As drone use in areas like photography and mapping grows, there’s also a rapidly growing and vibrant community dedicated to extreme FPV racing.
If you’ve been thinking about racing a drone yourself, I’m sure you’ve watched a few videos online or maybe even attended a drone racing event.
And boy do they make it look easy.
Just gliding effortlessly between obstacles and deftly weaving in and out of corners that seem to come up too quickly to maneuver around them.
This is what I mean.
But before you buy a racing drone or make your own, you might want to slow down a bit.
FPV drone racing is hard, really hard.
It is very different from normal line-of-sight drone flying and requires radically different skills.

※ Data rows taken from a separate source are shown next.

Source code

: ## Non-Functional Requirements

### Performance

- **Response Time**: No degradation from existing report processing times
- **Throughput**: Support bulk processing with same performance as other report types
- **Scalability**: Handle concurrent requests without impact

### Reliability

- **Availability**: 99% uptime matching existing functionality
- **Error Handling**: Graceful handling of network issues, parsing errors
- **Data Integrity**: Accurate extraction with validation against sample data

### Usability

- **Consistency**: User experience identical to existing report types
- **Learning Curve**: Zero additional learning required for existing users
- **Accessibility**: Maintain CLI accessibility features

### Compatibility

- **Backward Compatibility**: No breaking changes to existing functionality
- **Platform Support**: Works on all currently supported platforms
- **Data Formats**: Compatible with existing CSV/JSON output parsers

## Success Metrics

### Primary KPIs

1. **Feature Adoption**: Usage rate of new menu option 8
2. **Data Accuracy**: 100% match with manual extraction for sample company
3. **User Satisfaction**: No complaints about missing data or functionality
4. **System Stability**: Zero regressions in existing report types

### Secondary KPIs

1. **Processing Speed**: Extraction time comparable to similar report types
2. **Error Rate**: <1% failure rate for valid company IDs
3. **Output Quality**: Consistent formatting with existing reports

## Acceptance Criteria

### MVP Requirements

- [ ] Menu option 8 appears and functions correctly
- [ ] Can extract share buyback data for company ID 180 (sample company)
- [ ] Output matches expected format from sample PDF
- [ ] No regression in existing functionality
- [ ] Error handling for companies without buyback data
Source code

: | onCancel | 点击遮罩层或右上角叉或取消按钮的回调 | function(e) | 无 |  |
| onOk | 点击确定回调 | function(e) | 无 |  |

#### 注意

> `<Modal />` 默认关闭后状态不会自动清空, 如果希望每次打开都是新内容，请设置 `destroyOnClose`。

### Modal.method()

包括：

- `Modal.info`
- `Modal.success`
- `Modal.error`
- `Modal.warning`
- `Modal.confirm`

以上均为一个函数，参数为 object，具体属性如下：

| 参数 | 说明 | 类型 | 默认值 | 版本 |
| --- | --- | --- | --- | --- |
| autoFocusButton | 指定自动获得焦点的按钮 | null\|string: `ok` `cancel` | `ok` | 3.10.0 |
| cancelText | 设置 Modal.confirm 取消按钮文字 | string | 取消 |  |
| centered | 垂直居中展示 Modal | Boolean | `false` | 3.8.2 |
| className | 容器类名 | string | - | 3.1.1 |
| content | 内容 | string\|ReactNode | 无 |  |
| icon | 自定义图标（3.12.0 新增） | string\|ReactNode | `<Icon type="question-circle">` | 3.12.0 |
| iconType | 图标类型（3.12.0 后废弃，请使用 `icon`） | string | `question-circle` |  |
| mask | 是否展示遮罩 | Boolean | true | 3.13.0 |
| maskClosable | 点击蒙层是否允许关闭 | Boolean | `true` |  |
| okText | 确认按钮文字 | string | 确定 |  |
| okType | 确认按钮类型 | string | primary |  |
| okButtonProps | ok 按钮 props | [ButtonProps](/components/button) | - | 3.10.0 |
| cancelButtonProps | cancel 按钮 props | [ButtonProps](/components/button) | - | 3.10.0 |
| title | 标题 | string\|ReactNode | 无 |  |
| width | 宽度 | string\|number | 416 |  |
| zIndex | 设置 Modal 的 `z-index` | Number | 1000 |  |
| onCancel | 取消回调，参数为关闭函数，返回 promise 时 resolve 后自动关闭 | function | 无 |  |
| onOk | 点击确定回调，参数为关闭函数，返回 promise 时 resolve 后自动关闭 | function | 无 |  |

What makes it even more challenging is that it’s usually done in tight spaces rather than an open field like normal drone flying.
And even when it’s done outdoors, there are obstacles put in place to make it more challenging.
Properly using the throttle while still turning the drone left and right around obstacles requires more skill and practice than it seems.
It calls for enormous amounts of attention and an almost superhuman ability to anticipate obstacles and react to them while flying at speeds of up to 120mph.
They make it look easy because they have trained and practiced for months. They have probably crushed countless times and owned dozens of racing drones to get that good.
Racing drones is difficult but learnable. Start at your skill level and then practice and gradually get better until you are good enough to compete with the pros.
Tips for Aspiring Drone Racers
1. Start with a simulator
Instead of damaging dozens of drones as you learn to race, start with a simulator. You can crash as much as you want without worrying about replacing parts or buying another drone.
2. Go outside
When you feel ready to fly an actual drone, go to an open field. Before you learn how to evade obstacles and make hard turns, you need to learn basic controls, especially the throttle. This is best done in an open area.
Practice how to maintain different altitudes as you fly. This will come in handy when you have to fly under a ceiling or duck under a gate.
Go up and down and make tight turns until you can confidently control the drone while flying fast.
You’ll probably need several hours of flying in the open before you are ready to go inside or tackle a set of obstacles.
Flying outdoors also lets you get the hang of FPV flying without damaging your drone. Get familiar with all the settings and controls until you can fly just as well as if you were looking at the drone directly.
Remember to only fly in a safe area away from people and buildings.
3. Use obstacles
Once you have the basics of FPV racing down, time to go a level up: flying through obstacles.
You can use your own DIY obstacles like drums or flags. You can also buy hoops and gates online and set them up outdoors. Trees and rocks also work as great obstacles.
Start slow; don’t try to evade the obstacles at expert-level speeds.
Learn how to control throttle and pitch as you go under, over or through obstacles.
Start with a basic obstacle set up where you don’t have to make sharp turns or thread through tight gaps. Then as you get better, make the set up more and more challenging and increase your speed.
4. Go inside
Having a constant height limitation is a great way to become an expert drone racer. You have to be extra careful not to go too high hit the ceiling or drop too low and crash onto the floor.
Find an indoor place that’s safe to fly in. It can be your garage (if it’s big enough) or an abandoned building.
You can start with whichever obstacles are already there, like pillars, or add your own.
If you learn how to fly fast without crushing within a closed space, you are well on your way to becoming a pro racer.
5. Get racing!
Look for nearby drone racing events or leagues and join them. Racing other people sharpens your skills and helps you set better and better lap times.
As you get really good, consider joining even bigger events and leagues to race against the best out there.